Quote every line of text in the records verbatim, leaving the pictures out of your answer.

[Text extractions from page images]
########
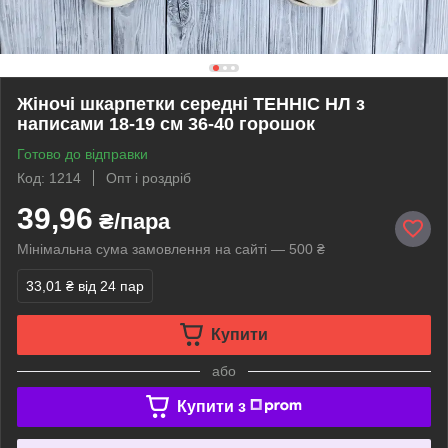
Жіночі шкарпетки середні ТЕННІС НЛ з
написами 18-19 см 36-40 горошок
Готово до відправки
Код: 1214
Опт і роздріб
39,96
₴/пара
Мінімальна сума замовлення на сайті — 500 ₴
33,01 ₴
від 24 пар
Купити
або
Купити з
########
Reply —
Жіночі шкарпетки середні ТЕННІС НЛ з
написами 18-19 см 36-40 горошок
Готово до відправки
Код: 1214
Опт і роздріб
39,96
₴/пара
Мінімальна сума замовлення на сайті — 500 ₴
33,01 ₴
від 24 пар
Купити
або
Купити з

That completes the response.